# Work instructions
Repeat back the entries that follow, keeping every word as it is.

======== Records for the task

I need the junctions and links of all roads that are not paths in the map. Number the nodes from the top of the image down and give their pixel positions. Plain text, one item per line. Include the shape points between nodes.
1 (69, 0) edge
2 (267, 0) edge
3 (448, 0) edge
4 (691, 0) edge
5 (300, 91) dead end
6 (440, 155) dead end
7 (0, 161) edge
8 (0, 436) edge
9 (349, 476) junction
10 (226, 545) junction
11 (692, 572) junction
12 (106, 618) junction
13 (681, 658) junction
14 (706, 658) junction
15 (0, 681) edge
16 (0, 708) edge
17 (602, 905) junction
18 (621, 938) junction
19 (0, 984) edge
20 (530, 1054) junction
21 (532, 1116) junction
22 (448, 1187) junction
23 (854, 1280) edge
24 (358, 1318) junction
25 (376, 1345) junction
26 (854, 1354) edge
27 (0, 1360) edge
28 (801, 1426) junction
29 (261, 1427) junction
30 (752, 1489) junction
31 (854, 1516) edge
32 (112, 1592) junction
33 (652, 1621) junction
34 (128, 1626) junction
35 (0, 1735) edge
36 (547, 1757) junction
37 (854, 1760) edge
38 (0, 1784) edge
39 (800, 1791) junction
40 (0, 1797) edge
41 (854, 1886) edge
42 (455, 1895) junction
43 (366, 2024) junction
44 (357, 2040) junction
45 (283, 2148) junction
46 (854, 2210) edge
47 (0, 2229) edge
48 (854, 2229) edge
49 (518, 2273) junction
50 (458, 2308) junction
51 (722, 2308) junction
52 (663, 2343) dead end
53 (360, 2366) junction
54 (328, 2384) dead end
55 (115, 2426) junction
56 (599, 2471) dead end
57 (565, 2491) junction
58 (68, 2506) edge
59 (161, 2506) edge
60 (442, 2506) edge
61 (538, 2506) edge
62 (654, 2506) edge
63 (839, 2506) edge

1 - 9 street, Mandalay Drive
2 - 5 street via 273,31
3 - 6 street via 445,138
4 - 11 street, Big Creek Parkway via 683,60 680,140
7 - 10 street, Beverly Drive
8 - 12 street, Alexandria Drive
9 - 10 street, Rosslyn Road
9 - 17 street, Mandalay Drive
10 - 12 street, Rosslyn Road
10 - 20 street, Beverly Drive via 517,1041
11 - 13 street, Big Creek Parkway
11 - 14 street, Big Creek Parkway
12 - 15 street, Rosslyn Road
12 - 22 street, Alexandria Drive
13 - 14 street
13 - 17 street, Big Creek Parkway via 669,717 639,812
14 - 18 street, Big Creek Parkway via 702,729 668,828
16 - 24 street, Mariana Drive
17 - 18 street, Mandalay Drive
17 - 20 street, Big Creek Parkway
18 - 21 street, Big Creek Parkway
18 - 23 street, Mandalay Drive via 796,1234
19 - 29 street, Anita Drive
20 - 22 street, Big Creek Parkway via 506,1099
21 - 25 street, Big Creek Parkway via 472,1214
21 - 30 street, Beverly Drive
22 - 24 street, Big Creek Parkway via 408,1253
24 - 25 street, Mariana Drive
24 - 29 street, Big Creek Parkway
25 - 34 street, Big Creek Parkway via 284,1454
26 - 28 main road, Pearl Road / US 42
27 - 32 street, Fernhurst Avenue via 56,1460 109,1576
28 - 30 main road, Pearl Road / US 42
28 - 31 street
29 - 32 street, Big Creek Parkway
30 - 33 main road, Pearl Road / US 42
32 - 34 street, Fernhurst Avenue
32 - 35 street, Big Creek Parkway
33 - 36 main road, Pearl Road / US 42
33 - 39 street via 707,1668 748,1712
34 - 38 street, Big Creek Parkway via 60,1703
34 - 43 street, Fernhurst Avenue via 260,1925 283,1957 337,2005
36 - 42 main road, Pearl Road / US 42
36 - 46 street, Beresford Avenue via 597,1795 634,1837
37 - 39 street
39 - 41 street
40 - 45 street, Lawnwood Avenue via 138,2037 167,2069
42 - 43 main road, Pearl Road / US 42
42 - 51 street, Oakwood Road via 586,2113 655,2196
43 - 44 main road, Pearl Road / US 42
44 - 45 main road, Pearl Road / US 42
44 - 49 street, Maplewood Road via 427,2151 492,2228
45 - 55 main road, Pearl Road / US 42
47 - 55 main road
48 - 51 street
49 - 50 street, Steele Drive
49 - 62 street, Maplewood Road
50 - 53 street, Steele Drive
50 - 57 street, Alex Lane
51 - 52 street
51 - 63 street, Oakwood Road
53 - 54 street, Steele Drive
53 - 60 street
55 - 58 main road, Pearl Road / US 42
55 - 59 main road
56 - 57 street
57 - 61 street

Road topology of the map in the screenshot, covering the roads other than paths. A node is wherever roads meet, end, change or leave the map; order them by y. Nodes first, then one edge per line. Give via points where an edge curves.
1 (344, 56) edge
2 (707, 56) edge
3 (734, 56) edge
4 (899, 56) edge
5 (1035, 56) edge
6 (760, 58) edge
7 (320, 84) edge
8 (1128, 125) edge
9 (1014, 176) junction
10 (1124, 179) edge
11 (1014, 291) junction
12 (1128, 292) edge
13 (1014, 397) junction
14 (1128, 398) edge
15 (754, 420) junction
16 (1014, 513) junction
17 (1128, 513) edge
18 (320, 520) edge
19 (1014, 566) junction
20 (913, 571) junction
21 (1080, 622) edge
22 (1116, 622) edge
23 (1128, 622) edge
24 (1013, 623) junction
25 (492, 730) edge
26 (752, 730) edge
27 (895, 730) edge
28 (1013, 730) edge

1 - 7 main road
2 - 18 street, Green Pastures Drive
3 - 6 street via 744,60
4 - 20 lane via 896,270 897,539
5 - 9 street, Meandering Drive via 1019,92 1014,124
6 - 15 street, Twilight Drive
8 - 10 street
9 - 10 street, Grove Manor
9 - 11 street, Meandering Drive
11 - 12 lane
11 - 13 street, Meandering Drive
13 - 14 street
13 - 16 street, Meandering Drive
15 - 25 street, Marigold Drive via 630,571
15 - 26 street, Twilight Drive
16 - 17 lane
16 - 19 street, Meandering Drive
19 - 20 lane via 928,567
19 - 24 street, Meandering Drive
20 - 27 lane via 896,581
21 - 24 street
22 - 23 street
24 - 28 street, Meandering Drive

================

# Exercise solution
I need the junctions and links of all roads that are not paths in the map. Number the nodes from the top of the image down and give their pixel positions. Plain text, one item per line. Include the shape points between nodes.
1 (69, 0) edge
2 (267, 0) edge
3 (448, 0) edge
4 (691, 0) edge
5 (300, 91) dead end
6 (440, 155) dead end
7 (0, 161) edge
8 (0, 436) edge
9 (349, 476) junction
10 (226, 545) junction
11 (692, 572) junction
12 (106, 618) junction
13 (681, 658) junction
14 (706, 658) junction
15 (0, 681) edge
16 (0, 708) edge
17 (602, 905) junction
18 (621, 938) junction
19 (0, 984) edge
20 (530, 1054) junction
21 (532, 1116) junction
22 (448, 1187) junction
23 (854, 1280) edge
24 (358, 1318) junction
25 (376, 1345) junction
26 (854, 1354) edge
27 (0, 1360) edge
28 (801, 1426) junction
29 (261, 1427) junction
30 (752, 1489) junction
31 (854, 1516) edge
32 (112, 1592) junction
33 (652, 1621) junction
34 (128, 1626) junction
35 (0, 1735) edge
36 (547, 1757) junction
37 (854, 1760) edge
38 (0, 1784) edge
39 (800, 1791) junction
40 (0, 1797) edge
41 (854, 1886) edge
42 (455, 1895) junction
43 (366, 2024) junction
44 (357, 2040) junction
45 (283, 2148) junction
46 (854, 2210) edge
47 (0, 2229) edge
48 (854, 2229) edge
49 (518, 2273) junction
50 (458, 2308) junction
51 (722, 2308) junction
52 (663, 2343) dead end
53 (360, 2366) junction
54 (328, 2384) dead end
55 (115, 2426) junction
56 (599, 2471) dead end
57 (565, 2491) junction
58 (68, 2506) edge
59 (161, 2506) edge
60 (442, 2506) edge
61 (538, 2506) edge
62 (654, 2506) edge
63 (839, 2506) edge

1 - 9 street, Mandalay Drive
2 - 5 street via 273,31
3 - 6 street via 445,138
4 - 11 street, Big Creek Parkway via 683,60 680,140
7 - 10 street, Beverly Drive
8 - 12 street, Alexandria Drive
9 - 10 street, Rosslyn Road
9 - 17 street, Mandalay Drive
10 - 12 street, Rosslyn Road
10 - 20 street, Beverly Drive via 517,1041
11 - 13 street, Big Creek Parkway
11 - 14 street, Big Creek Parkway
12 - 15 street, Rosslyn Road
12 - 22 street, Alexandria Drive
13 - 14 street
13 - 17 street, Big Creek Parkway via 669,717 639,812
14 - 18 street, Big Creek Parkway via 702,729 668,828
16 - 24 street, Mariana Drive
17 - 18 street, Mandalay Drive
17 - 20 street, Big Creek Parkway
18 - 21 street, Big Creek Parkway
18 - 23 street, Mandalay Drive via 796,1234
19 - 29 street, Anita Drive
20 - 22 street, Big Creek Parkway via 506,1099
21 - 25 street, Big Creek Parkway via 472,1214
21 - 30 street, Beverly Drive
22 - 24 street, Big Creek Parkway via 408,1253
24 - 25 street, Mariana Drive
24 - 29 street, Big Creek Parkway
25 - 34 street, Big Creek Parkway via 284,1454
26 - 28 main road, Pearl Road / US 42
27 - 32 street, Fernhurst Avenue via 56,1460 109,1576
28 - 30 main road, Pearl Road / US 42
28 - 31 street
29 - 32 street, Big Creek Parkway
30 - 33 main road, Pearl Road / US 42
32 - 34 street, Fernhurst Avenue
32 - 35 street, Big Creek Parkway
33 - 36 main road, Pearl Road / US 42
33 - 39 street via 707,1668 748,1712
34 - 38 street, Big Creek Parkway via 60,1703
34 - 43 street, Fernhurst Avenue via 260,1925 283,1957 337,2005
36 - 42 main road, Pearl Road / US 42
36 - 46 street, Beresford Avenue via 597,1795 634,1837
37 - 39 street
39 - 41 street
40 - 45 street, Lawnwood Avenue via 138,2037 167,2069
42 - 43 main road, Pearl Road / US 42
42 - 51 street, Oakwood Road via 586,2113 655,2196
43 - 44 main road, Pearl Road / US 42
44 - 45 main road, Pearl Road / US 42
44 - 49 street, Maplewood Road via 427,2151 492,2228
45 - 55 main road, Pearl Road / US 42
47 - 55 main road
48 - 51 street
49 - 50 street, Steele Drive
49 - 62 street, Maplewood Road
50 - 53 street, Steele Drive
50 - 57 street, Alex Lane
51 - 52 street
51 - 63 street, Oakwood Road
53 - 54 street, Steele Drive
53 - 60 street
55 - 58 main road, Pearl Road / US 42
55 - 59 main road
56 - 57 street
57 - 61 street

Road topology of the map in the screenshot, covering the roads other than paths. A node is wherever roads meet, end, change or leave the map; order them by y. Nodes first, then one edge per line. Give via points where an edge curves.
1 (344, 56) edge
2 (707, 56) edge
3 (734, 56) edge
4 (899, 56) edge
5 (1035, 56) edge
6 (760, 58) edge
7 (320, 84) edge
8 (1128, 125) edge
9 (1014, 176) junction
10 (1124, 179) edge
11 (1014, 291) junction
12 (1128, 292) edge
13 (1014, 397) junction
14 (1128, 398) edge
15 (754, 420) junction
16 (1014, 513) junction
17 (1128, 513) edge
18 (320, 520) edge
19 (1014, 566) junction
20 (913, 571) junction
21 (1080, 622) edge
22 (1116, 622) edge
23 (1128, 622) edge
24 (1013, 623) junction
25 (492, 730) edge
26 (752, 730) edge
27 (895, 730) edge
28 (1013, 730) edge

1 - 7 main road
2 - 18 street, Green Pastures Drive
3 - 6 street via 744,60
4 - 20 lane via 896,270 897,539
5 - 9 street, Meandering Drive via 1019,92 1014,124
6 - 15 street, Twilight Drive
8 - 10 street
9 - 10 street, Grove Manor
9 - 11 street, Meandering Drive
11 - 12 lane
11 - 13 street, Meandering Drive
13 - 14 street
13 - 16 street, Meandering Drive
15 - 25 street, Marigold Drive via 630,571
15 - 26 street, Twilight Drive
16 - 17 lane
16 - 19 street, Meandering Drive
19 - 20 lane via 928,567
19 - 24 street, Meandering Drive
20 - 27 lane via 896,581
21 - 24 street
22 - 23 street
24 - 28 street, Meandering Drive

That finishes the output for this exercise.